How Howard L. Kaplan sees himself: as a guitar-playing frog
The origin of the word
Thrinberry
and of the
Frog Sanctuary
Thrinberries

When I first left home to go to college in 1964, my father was a grocer and my mother did the cooking at home. She did not put her shopping lists onto the backs of IBM cards, as people would do in the subsequent decade; instead, she put them into a calendar book with a half page for every date. This allowed her to record grocery items well in advance of when she would need them, in anticipation of special family dinners or other events, and every day she would phone my father at work to read him that day's list. Not wanting my mother to forget me when I went away, I took the opportunity to record some advance shopping in the date book, one item every few weeks for the months I expected to be gone. These items were always some kind of thrinberry product: thrinberry jam, thrinberry muffins, raisin-thrinberry bread, cream of thrinberry soup, etc.

At college, one of my pastimes was to play a game called "Empire", in which the participants developed countries on the map of a planet. One semester, I called my country "The International Thrinberry Corporation", and I renewed the use of the name as part of my return address around 1970.

Frogs

It was also around 1970 that thrinberries stopped being my only obsession. I bought a paperback book titled "write me a poem, baby", and in it I discovered a play in which the first scene consisted of a frog saying "I don't think I'll go to school today". I was a graduate student at the time, and soon afterwards there came a day when I didn't feel like going to school. I said the line, and it seemed very natural and appropriate, so I concluded I must be a frog. Soon afterwards I began collecting all sorts of frog memorabilia: books, pottery, clothing, sculpture, etc. Naturally, it became necessary to expand the return address to recognize my other obsession, so it became The International Thrinberry Corporation and Frog Sanctuary. As the entity is not legally a corporation, I have retained only its initials, ITCFS, as part of the serial number of any cassettes, CDs, or books I may release, and I am instead using thrinberry-frog.com as a business identifier and web site domain name.

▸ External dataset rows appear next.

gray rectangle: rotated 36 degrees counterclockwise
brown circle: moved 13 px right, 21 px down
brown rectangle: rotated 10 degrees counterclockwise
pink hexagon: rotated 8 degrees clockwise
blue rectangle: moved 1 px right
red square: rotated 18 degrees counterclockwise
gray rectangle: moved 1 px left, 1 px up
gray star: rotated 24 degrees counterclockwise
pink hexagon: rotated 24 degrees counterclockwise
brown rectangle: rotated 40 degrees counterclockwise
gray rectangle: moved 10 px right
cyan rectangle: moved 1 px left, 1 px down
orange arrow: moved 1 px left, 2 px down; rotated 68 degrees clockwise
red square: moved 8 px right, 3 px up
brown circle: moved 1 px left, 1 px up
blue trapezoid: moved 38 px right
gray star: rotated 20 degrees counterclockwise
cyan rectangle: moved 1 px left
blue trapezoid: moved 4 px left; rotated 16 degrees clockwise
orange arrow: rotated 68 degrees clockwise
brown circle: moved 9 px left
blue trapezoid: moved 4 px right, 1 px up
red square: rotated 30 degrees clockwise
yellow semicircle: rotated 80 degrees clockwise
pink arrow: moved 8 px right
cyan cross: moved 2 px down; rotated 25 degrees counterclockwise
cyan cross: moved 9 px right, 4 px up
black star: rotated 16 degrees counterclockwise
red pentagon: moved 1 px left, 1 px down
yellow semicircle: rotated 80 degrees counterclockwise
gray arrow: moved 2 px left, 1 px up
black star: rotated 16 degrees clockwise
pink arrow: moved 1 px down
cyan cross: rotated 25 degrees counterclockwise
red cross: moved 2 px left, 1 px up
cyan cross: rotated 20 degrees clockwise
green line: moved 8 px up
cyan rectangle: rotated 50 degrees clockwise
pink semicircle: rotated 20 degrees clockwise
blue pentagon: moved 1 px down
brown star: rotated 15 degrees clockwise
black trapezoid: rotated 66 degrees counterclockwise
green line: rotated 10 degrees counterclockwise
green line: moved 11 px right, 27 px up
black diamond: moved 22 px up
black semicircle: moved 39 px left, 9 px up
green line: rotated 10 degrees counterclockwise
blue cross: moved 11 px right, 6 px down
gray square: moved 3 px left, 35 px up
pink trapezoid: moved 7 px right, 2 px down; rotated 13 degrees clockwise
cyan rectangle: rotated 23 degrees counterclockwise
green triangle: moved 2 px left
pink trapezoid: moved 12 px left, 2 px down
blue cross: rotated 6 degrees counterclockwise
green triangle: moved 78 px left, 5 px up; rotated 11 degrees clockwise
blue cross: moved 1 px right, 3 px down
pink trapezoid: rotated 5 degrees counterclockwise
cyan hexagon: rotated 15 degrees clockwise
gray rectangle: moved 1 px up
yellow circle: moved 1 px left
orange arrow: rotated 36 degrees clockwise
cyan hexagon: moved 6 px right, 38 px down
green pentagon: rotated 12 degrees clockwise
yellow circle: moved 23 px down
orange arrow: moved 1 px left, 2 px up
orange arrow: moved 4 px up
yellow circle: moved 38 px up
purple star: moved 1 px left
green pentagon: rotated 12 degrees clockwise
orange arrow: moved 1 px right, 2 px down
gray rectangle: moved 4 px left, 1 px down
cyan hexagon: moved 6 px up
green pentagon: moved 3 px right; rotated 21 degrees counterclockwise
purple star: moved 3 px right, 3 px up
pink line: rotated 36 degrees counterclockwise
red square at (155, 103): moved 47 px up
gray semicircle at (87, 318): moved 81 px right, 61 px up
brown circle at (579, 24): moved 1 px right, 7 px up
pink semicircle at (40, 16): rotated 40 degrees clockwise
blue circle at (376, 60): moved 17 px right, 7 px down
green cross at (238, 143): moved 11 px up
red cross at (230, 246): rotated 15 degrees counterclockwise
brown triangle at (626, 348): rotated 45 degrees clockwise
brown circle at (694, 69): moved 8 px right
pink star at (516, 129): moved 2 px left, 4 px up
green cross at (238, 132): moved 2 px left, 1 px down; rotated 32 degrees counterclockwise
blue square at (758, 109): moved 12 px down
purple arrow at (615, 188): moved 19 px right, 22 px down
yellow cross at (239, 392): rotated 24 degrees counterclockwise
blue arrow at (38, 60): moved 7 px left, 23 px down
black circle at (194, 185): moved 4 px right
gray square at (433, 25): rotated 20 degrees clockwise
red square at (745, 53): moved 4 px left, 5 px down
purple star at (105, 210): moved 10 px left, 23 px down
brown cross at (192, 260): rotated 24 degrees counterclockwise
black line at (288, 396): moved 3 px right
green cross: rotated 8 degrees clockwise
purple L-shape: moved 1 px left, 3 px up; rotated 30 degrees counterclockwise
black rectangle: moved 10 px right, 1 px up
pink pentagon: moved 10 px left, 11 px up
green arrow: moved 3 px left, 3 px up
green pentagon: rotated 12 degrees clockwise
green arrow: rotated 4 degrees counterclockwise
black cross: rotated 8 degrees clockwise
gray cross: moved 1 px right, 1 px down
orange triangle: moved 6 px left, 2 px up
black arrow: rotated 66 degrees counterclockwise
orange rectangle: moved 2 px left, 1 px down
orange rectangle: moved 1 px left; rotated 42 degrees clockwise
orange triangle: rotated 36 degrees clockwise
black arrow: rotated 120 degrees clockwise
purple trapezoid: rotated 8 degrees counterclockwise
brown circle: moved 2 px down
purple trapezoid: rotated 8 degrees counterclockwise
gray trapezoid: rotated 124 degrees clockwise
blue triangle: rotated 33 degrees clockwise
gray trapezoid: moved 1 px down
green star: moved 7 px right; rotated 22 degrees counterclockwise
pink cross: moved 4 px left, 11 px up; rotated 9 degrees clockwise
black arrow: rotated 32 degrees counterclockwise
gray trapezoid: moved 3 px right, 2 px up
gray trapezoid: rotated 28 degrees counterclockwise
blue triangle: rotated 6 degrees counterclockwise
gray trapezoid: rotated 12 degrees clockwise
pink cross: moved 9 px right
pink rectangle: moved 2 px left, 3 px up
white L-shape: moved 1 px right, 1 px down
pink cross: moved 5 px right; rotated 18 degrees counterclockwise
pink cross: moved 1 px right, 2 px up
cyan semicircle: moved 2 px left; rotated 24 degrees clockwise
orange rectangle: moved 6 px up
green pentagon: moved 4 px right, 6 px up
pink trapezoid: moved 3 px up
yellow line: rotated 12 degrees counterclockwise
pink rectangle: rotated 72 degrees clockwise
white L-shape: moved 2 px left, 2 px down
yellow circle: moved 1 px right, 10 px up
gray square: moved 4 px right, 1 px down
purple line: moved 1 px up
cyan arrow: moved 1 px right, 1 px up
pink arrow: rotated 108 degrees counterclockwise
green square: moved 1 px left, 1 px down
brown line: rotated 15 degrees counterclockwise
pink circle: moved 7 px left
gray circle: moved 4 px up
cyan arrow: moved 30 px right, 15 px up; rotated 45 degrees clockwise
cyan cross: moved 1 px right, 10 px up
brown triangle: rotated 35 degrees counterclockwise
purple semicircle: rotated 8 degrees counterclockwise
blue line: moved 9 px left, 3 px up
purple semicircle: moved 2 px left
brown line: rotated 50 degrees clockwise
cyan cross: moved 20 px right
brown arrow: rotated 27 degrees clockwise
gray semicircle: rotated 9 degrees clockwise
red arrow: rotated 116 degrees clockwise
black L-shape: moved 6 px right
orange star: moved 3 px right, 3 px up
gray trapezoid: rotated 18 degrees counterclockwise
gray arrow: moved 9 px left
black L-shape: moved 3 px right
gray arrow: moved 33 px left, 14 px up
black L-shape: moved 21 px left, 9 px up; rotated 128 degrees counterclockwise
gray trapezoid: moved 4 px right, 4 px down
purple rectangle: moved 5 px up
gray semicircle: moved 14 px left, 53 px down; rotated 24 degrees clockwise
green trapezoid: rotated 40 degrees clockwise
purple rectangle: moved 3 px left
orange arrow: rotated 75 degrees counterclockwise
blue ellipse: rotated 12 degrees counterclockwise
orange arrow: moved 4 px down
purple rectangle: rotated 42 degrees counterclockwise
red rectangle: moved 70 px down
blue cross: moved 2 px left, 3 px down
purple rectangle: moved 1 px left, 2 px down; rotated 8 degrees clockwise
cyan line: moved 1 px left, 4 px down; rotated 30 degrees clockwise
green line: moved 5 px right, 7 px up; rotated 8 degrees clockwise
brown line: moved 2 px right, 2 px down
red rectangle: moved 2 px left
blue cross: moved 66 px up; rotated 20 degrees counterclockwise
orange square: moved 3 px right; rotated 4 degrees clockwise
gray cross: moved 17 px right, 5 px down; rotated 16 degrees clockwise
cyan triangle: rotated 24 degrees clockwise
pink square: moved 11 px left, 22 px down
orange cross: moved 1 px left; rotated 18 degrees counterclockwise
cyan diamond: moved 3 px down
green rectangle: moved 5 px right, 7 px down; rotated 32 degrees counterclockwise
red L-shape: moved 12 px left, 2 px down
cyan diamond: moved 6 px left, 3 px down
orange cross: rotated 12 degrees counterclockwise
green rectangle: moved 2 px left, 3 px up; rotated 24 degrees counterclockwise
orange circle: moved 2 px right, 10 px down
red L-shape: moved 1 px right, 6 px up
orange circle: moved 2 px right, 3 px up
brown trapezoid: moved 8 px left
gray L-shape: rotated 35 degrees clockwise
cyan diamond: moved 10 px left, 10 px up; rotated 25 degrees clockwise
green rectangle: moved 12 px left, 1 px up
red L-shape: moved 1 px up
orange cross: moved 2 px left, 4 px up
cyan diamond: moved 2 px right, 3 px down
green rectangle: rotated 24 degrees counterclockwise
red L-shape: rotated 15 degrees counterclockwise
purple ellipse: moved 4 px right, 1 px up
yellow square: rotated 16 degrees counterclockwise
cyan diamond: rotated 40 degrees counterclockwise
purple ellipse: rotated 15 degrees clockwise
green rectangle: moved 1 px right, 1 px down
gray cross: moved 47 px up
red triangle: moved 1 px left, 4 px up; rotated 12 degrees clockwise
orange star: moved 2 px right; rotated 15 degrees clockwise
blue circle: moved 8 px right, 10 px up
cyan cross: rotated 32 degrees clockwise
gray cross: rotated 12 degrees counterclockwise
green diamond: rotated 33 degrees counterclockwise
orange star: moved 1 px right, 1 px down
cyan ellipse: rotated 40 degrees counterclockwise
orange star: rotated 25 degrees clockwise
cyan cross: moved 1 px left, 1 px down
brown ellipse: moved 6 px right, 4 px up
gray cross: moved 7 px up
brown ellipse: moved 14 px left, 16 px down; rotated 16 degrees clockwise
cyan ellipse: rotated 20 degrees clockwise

The frog collection now numbers in the hundreds of items, many of which are simply news clippings, cartoons, or cards. This is not an especially large frog collection -- I have visited an (alas!) now-defunct frog museum in Wiltshire, based on one person's private collection of about 13,000 items. Most of the items I have were or are available commercially, but there are a few one-of-a-kind ceramic frogs, two hand-embroidered "AMPHIB LIB" shirts, and several appliqued tote bags.

In 1978, after hearing a Stringband concert in which one song mentioned the Green Frog Cafe, it occurred to me that what Canada needed (among other things) was a good, adult frog song, so I decided to write one. The following year, I heard a lecture by Dr. Edwin Crossman of the Royal Ontario Museum about his frog research at Nogies Creek, and I soon turned that into my second frog song. It was then apparent to me that I was destined to fill the otherwise-empty ecological niche for frog song writers, and I continued on to write a total of eight, the last being in 2006. In addition, in 1995 I wrote a song in which the Bufo marinus cane toad makes a cameo appearance .

I now also write songs on other subjects, but I have not written any songs about thrinberries.